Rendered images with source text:

____

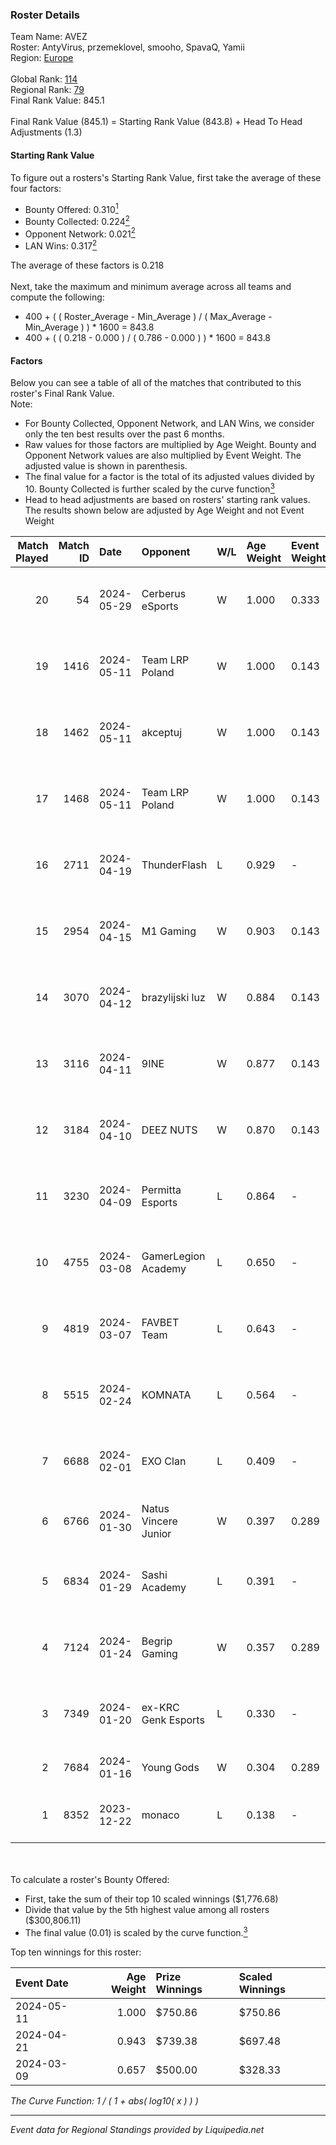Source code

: ### Roster Details<br />
Team Name: AVEZ<br />
Roster: AntyVirus, przemeklovel, smooho, SpavaQ, Yamii<br />
Region: [Europe]( ../standings_europe.md)<br />
<br />
Global Rank: [114](../standings_global.md)<br />
Regional Rank: [79]( ../standings_europe.md)<br />
Final Rank Value:  845.1<br />
<br />
Final Rank Value (845.1) = Starting Rank Value (843.8) + Head To Head Adjustments (1.3)<br />

#### Starting Rank Value<br />
To figure out a rosters's Starting Rank Value, first take the average of these four factors:<br />
- Bounty Offered: 0.310[<sup>1</sup>](#table2)
- Bounty Collected: 0.224[<sup>2</sup>](#table1)
- Opponent Network: 0.021[<sup>2</sup>](#table1)
- LAN Wins: 0.317[<sup>2</sup>](#table1)

The average of these factors is 0.218<br />
<br />
Next, take the maximum and minimum average across all teams and compute the following:<br />
- 400 + ( ( Roster_Average - Min_Average ) / ( Max_Average - Min_Average ) ) * 1600 = 843.8
- 400 + ( ( 0.218 - 0.000 ) / ( 0.786 - 0.000 ) ) * 1600 = 843.8


#### Factors<br />
Below you can see a table of all of the matches that contributed to this roster's Final Rank Value.<br />
Note:<br />

- For Bounty Collected, Opponent Network, and LAN Wins, we consider only the ten best results over the past 6 months.
- Raw values for those factors are multiplied by Age Weight. Bounty and Opponent Network values are also multiplied by Event Weight. The adjusted value is shown in parenthesis.
- The final value for a factor is the total of its adjusted values divided by 10. Bounty Collected is further scaled by the curve function[<sup>3</sup>](#curveFunction)
- Head to head adjustments are based on rosters' starting rank values. The results shown below are adjusted by Age Weight and not Event Weight
<span id="table1"></span><br />


| Match Played | Match ID | Date       | Opponent             | W/L | Age Weight | Event Weight | Bounty Collected | Opponent Network | LAN Wins  | H2H Adj. | Roster                                          |
| -: | -: | :- | :- | :- | :- | :- | :- | :- | :- | -: | :- |
|           20 |       54 | 2024-05-29 | Cerberus eSports     | W   | 1.000      | 0.333        | 0.000 (0.000)    | -                | 0 (0.000) |     3.72 | AntyVirus, przemeklovel, smooho, SpavaQ, Yamii  |
|           19 |     1416 | 2024-05-11 | Team LRP Poland      | W   | 1.000      | 0.143        | 0.001 (0.000)    | 0.056 (0.008)    | 1 (1.000) |    10.51 | AntyVirus, przemeklovel, smooho, SpavaQ, Yamii  |
|           18 |     1462 | 2024-05-11 | akceptuj             | W   | 1.000      | 0.143        | 0.001 (0.000)    | 0.028 (0.004)    | 1 (1.000) |     8.66 | AntyVirus, przemeklovel, smooho, SpavaQ, Yamii  |
|           17 |     1468 | 2024-05-11 | Team LRP Poland      | W   | 1.000      | 0.143        | 0.001 (0.000)    | 0.056 (0.008)    | 1 (1.000) |    10.79 | AntyVirus, przemeklovel, smooho, SpavaQ, Yamii  |
|           16 |     2711 | 2024-04-19 | ThunderFlash         | L   | 0.929      | -            | -                | -                | -         |   -14.26 | AntyVirus, przemeklovel, smooho, SpavaQ, Yamii  |
|           15 |     2954 | 2024-04-15 | M1 Gaming            | W   | 0.903      | 0.143        | 0.001 (0.000)    | 0.024 (0.003)    | 0 (0.000) |     6.65 | AntyVirus, przemeklovel, smooho, SpavaQ, Yamii  |
|           14 |     3070 | 2024-04-12 | brazylijski luz      | W   | 0.884      | 0.143        | 0.013 (0.002)    | 0.490 (0.062)    | 0 (0.000) |    12.98 | AntyVirus, przemeklovel, smooho, SpavaQ, Yamii  |
|           13 |     3116 | 2024-04-11 | 9INE                 | W   | 0.877      | 0.143        | 0.002 (0.000)    | 0.092 (0.012)    | 0 (0.000) |     8.80 | AntyVirus, przemeklovel, smooho, SpavaQ, Yamii  |
|           12 |     3184 | 2024-04-10 | DEEZ NUTS            | W   | 0.870      | 0.143        | 0.002 (0.000)    | 0.077 (0.010)    | 0 (0.000) |     7.97 | AntyVirus, przemeklovel, smooho, SpavaQ, Yamii  |
|           11 |     3230 | 2024-04-09 | Permitta Esports     | L   | 0.864      | -            | -                | -                | -         |    -8.58 | AntyVirus, przemeklovel, smooho, SpavaQ, Yamii  |
|           10 |     4755 | 2024-03-08 | GamerLegion Academy  | L   | 0.650      | -            | -                | -                | -         |   -10.00 | AntyVirus, przemeklovel, smooho, SpavaQ, Yamii  |
|            9 |     4819 | 2024-03-07 | FAVBET Team          | L   | 0.643      | -            | -                | -                | -         |    -7.98 | AntyVirus, przemeklovel, smooho, SpavaQ, Yamii  |
|            8 |     5515 | 2024-02-24 | KOMNATA              | L   | 0.564      | -            | -                | -                | -         |   -12.89 | hotd0g, jcobbb, killkapi, misho, nawrot         |
|            7 |     6688 | 2024-02-01 | EXO Clan             | L   | 0.409      | -            | -                | -                | -         |    -3.91 | Adam9130, AwaykeN, bevve, dobbo, Duplicate      |
|            6 |     6766 | 2024-01-30 | Natus Vincere Junior | W   | 0.397      | 0.289        | 0.006 (0.001)    | 0.422 (0.048)    | 0 (0.000) |     5.10 | cmtry, dziugss, froz1k, qzr, UNBR0KEN           |
|            5 |     6834 | 2024-01-29 | Sashi Academy        | L   | 0.391      | -            | -                | -                | -         |    -9.01 | AntyVirus, przemeklovel, SpavaQ, stussyy, Yamii |
|            4 |     7124 | 2024-01-24 | Begrip Gaming        | W   | 0.357      | 0.289        | 0.000 (0.000)    | 0.317 (0.033)    | 0 (0.000) |     2.51 | Ariant0, Karma, Reedz, shateri, titulus         |
|            3 |     7349 | 2024-01-20 | ex-KRC Genk Esports  | L   | 0.330      | -            | -                | -                | -         |    -7.81 | AntyVirus, przemeklovel, SpavaQ, stussyy, Yamii |
|            2 |     7684 | 2024-01-16 | Young Gods           | W   | 0.304      | 0.289        | -                | 0.240 (0.021)    | -         |     1.43 | Cham, Focus, MaiL09, viz, Wonder                |
|            1 |     8352 | 2023-12-22 | monaco               | L   | 0.138      | -            | -                | -                | -         |    -3.43 | daph, darknesszz, diis6, redzy, xype            |

<br />
<span id="table2"></span><br />
To calculate a roster's Bounty Offered:<br />

- First, take the sum of their top 10 scaled winnings ($1,776.68)
- Divide that value by the 5th highest value among all rosters ($300,806.11)
- The final value (0.01) is scaled by the curve function.[<sup>3</sup>](#curveFunction)

Top ten winnings for this roster:<br />

| Event Date | Age Weight | Prize Winnings | Scaled Winnings |
| :- | -: | :- | :- |
| 2024-05-11 |      1.000 | $750.86        | $750.86         |
| 2024-04-21 |      0.943 | $739.38        | $697.48         |
| 2024-03-09 |      0.657 | $500.00        | $328.33         |


<span id="curveFunction"></span>_The Curve Function: 1 / ( 1 + abs( log10( x ) ) )_<br />

---
_Event data for Regional Standings provided by Liquipedia.net_<br />
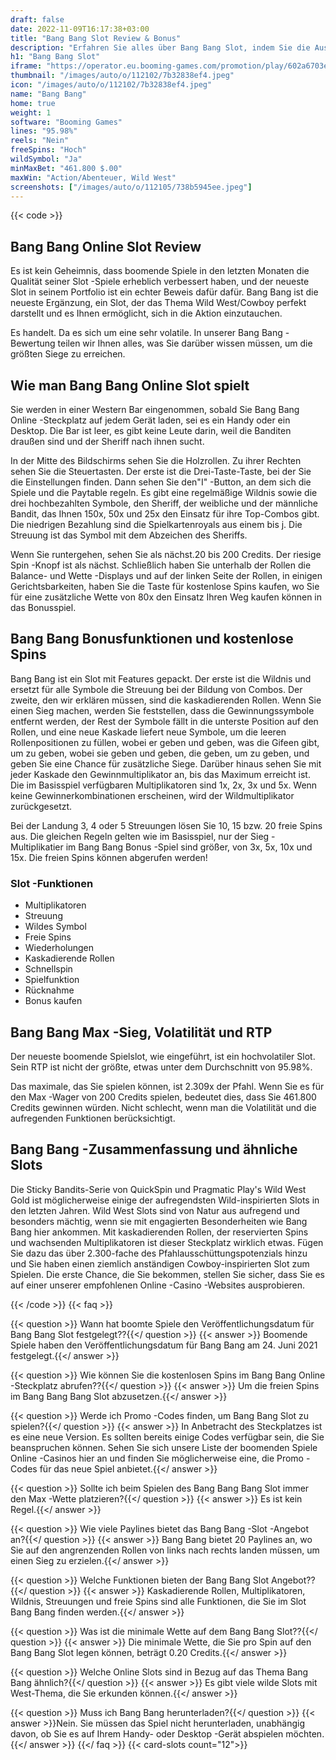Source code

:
 ```yaml
---
draft: false
date: 2022-11-09T16:17:38+03:00
title: "Bang Bang Slot Review & Bonus"
description: "Erfahren Sie alles über Bang Bang Slot, indem Sie die Auszahlungen, Funktionen, die Volatilität, die RTP und die Boni von den Top -Online -Casinos boomende Spiele von Spielen erhalten!"
h1: "Bang Bang Slot"
iframe: "https://operator.eu.booming-games.com/promotion/play/602a6703efcba9001485f940/desktop/demo-links/en"
thumbnail: "/images/auto/o/112102/7b32838ef4.jpeg"
icon: "/images/auto/o/112102/7b32838ef4.jpeg"
name: "Bang Bang"
home: true
weight: 1
software: "Booming Games"
lines: "95.98%"
reels: "Nein"
freeSpins: "Hoch"
wildSymbol: "Ja"
minMaxBet: "461.800 $.00"
maxWin: "Action/Abenteuer, Wild West"
screenshots: ["/images/auto/o/112105/738b5945ee.jpeg"]
---
```


{{< code >}}<h2>Bang Bang Online Slot Review</h2><p>Es ist kein Geheimnis, dass boomende Spiele in den letzten Monaten die Qualität seiner Slot -Spiele erheblich verbessert haben, und der neueste Slot in seinem Portfolio ist ein echter Beweis dafür dafür. Bang Bang ist die neueste Ergänzung, ein Slot, der das Thema Wild West/Cowboy perfekt darstellt und es Ihnen ermöglicht, sich in die Aktion einzutauchen.</p><p>Es handelt. Da es sich um eine sehr volatile. In unserer Bang Bang -Bewertung teilen wir Ihnen alles, was Sie darüber wissen müssen, um die größten Siege zu erreichen.</p><h2>Wie man Bang Bang Online Slot spielt</h2><p>Sie werden in einer Western Bar eingenommen, sobald Sie Bang Bang Online -Steckplatz auf jedem Gerät laden, sei es ein Handy oder ein Desktop. Die Bar ist leer, es gibt keine Leute darin, weil die Banditen draußen sind und der Sheriff nach ihnen sucht.</p><p>In der Mitte des Bildschirms sehen Sie die Holzrollen. Zu ihrer Rechten sehen Sie die Steuertasten. Der erste ist die Drei-Taste-Taste, bei der Sie die Einstellungen finden. Dann sehen Sie den"I" -Button, an dem sich die Spiele und die Paytable regeln. Es gibt eine regelmäßige Wildnis sowie die drei hochbezahlten Symbole, den Sheriff, der weibliche und der männliche Bandit, das Ihnen 150x, 50x und 25x den Einsatz für ihre Top-Combos gibt. Die niedrigen Bezahlung sind die Spielkartenroyals aus einem bis j. Die Streuung ist das Symbol mit dem Abzeichen des Sheriffs.</p><p>Wenn Sie runtergehen, sehen Sie als nächst.20 bis 200 Credits. Der riesige Spin -Knopf ist als nächst. Schließlich haben Sie unterhalb der Rollen die Balance- und Wette -Displays und auf der linken Seite der Rollen, in einigen Gerichtsbarkeiten, haben Sie die Taste für kostenlose Spins kaufen, wo Sie für eine zusätzliche Wette von 80x den Einsatz Ihren Weg kaufen können in das Bonusspiel.</p><h2>Bang Bang Bonusfunktionen und kostenlose Spins</h2><p>Bang Bang ist ein Slot mit Features gepackt. Der erste ist die Wildnis und ersetzt für alle Symbole die Streuung bei der Bildung von Combos. Der zweite, den wir erklären müssen, sind die kaskadierenden Rollen. Wenn Sie einen Sieg machen, werden Sie feststellen, dass die Gewinnungssymbole entfernt werden, der Rest der Symbole fällt in die unterste Position auf den Rollen, und eine neue Kaskade liefert neue Symbole, um die leeren Rollenpositionen zu füllen, wobei er geben und geben, was die Gifeen gibt, um zu geben, wobei sie geben und geben, die geben, um zu geben, und geben Sie eine Chance für zusätzliche Siege. Darüber hinaus sehen Sie mit jeder Kaskade den Gewinnmultiplikator an, bis das Maximum erreicht ist. Die im Basisspiel verfügbaren Multiplikatoren sind 1x, 2x, 3x und 5x. Wenn keine Gewinnerkombinationen erscheinen, wird der Wildmultiplikator zurückgesetzt.</p><p>Bei der Landung 3, 4 oder 5 Streuungen lösen Sie 10, 15 bzw. 20 freie Spins aus. Die gleichen Regeln gelten wie im Basisspiel, nur der Sieg -Multiplikatier im Bang Bang Bonus -Spiel sind größer, von 3x, 5x, 10x und 15x. Die freien Spins können abgerufen werden!</p><h3>
Slot -Funktionen</h3><ul>
<li></span>
Multiplikatoren</li>
<li></span>
Streuung</li>
<li></span>
Wildes Symbol</li>
<li></span>
Freie Spins</li>
<li></span>
Wiederholungen</li>
<li></span>
Kaskadierende Rollen</li>
<li></span>
Schnellspin</li>
<li></span>
Spielfunktion</li>
<li></span>
Rücknahme</li>
<li></span>
Bonus kaufen</li></ul><h2>Bang Bang Max -Sieg, Volatilität und RTP</h2><p>Der neueste boomende Spielslot, wie eingeführt, ist ein hochvolatiler Slot. Sein RTP ist nicht der größte, etwas unter dem Durchschnitt von 95.98%.</p><p>Das maximale, das Sie spielen können, ist 2.309x der Pfahl. Wenn Sie es für den Max -Wager von 200 Credits spielen, bedeutet dies, dass Sie 461.800 Credits gewinnen würden. Nicht schlecht, wenn man die Volatilität und die aufregenden Funktionen berücksichtigt.</p><h2>Bang Bang -Zusammenfassung und ähnliche Slots</h2><p>Die Sticky Bandits-Serie von QuickSpin und Pragmatic Play's Wild West Gold ist möglicherweise einige der aufregendsten Wild-inspirierten Slots in den letzten Jahren. Wild West Slots sind von Natur aus aufregend und besonders mächtig, wenn sie mit engagierten Besonderheiten wie Bang Bang hier ankommen. Mit kaskadierenden Rollen, der reservierten Spins und wachsenden Multiplikatoren ist dieser Steckplatz wirklich etwas. Fügen Sie dazu das über 2.300-fache des Pfahlausschüttungspotenzials hinzu und Sie haben einen ziemlich anständigen Cowboy-inspirierten Slot zum Spielen. Die erste Chance, die Sie bekommen, stellen Sie sicher, dass Sie es auf einer unserer empfohlenen Online -Casino -Websites ausprobieren.</p>
{{< /code >}}
{{< faq >}}

{{< question >}} Wann hat boomte Spiele den Veröffentlichungsdatum für Bang Bang Slot festgelegt??{{</ question >}}
{{< answer >}} Boomende Spiele haben den Veröffentlichungsdatum für Bang Bang am 24. Juni 2021 festgelegt.{{</ answer >}}

{{< question >}} Wie können Sie die kostenlosen Spins im Bang Bang Online -Steckplatz abrufen??{{</ question >}}
{{< answer >}} Um die freien Spins im Bang Bang Bang Slot abzusetzen.{{</ answer >}}

{{< question >}} Werde ich Promo -Codes finden, um Bang Bang Slot zu spielen?{{</ question >}}
{{< answer >}} In Anbetracht des Steckplatzes ist es eine neue Version. Es sollten bereits einige Codes verfügbar sein, die Sie beanspruchen können. Sehen Sie sich unsere Liste der boomenden Spiele Online -Casinos hier an und finden Sie möglicherweise eine, die Promo -Codes für das neue Spiel anbietet.{{</ answer >}}

{{< question >}} Sollte ich beim Spielen des Bang Bang Bang Slot immer den Max -Wette platzieren?{{</ question >}}
{{< answer >}} Es ist kein Regel.{{</ answer >}}

{{< question >}} Wie viele Paylines bietet das Bang Bang -Slot -Angebot an?{{</ question >}}
{{< answer >}} Bang Bang bietet 20 Paylines an, wo Sie auf den angrenzenden Rollen von links nach rechts landen müssen, um einen Sieg zu erzielen.{{</ answer >}}

{{< question >}} Welche Funktionen bieten der Bang Bang Slot Angebot??{{</ question >}}
{{< answer >}} Kaskadierende Rollen, Multiplikatoren, Wildnis, Streuungen und freie Spins sind alle Funktionen, die Sie im Slot Bang Bang finden werden.{{</ answer >}}

{{< question >}} Was ist die minimale Wette auf dem Bang Bang Slot??{{</ question >}}
{{< answer >}} Die minimale Wette, die Sie pro Spin auf den Bang Bang Slot legen können, beträgt 0.20 Credits.{{</ answer >}}

{{< question >}} Welche Online Slots sind in Bezug auf das Thema Bang Bang ähnlich?{{</ question >}}
{{< answer >}} Es gibt viele wilde Slots mit West-Thema, die Sie erkunden können.{{</ answer >}}

{{< question >}} Muss ich Bang Bang herunterladen?{{</ question >}}
{{< answer >}}Nein. Sie müssen das Spiel nicht herunterladen, unabhängig davon, ob Sie es auf Ihrem Handy- oder Desktop -Gerät abspielen möchten.{{</ answer >}}
{{</ faq >}}
{{< card-slots count="12">}}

____

§ Work request: Please determine how many lines of the records above include the word "Codes", replying with a number alone.

§ Written solution: 2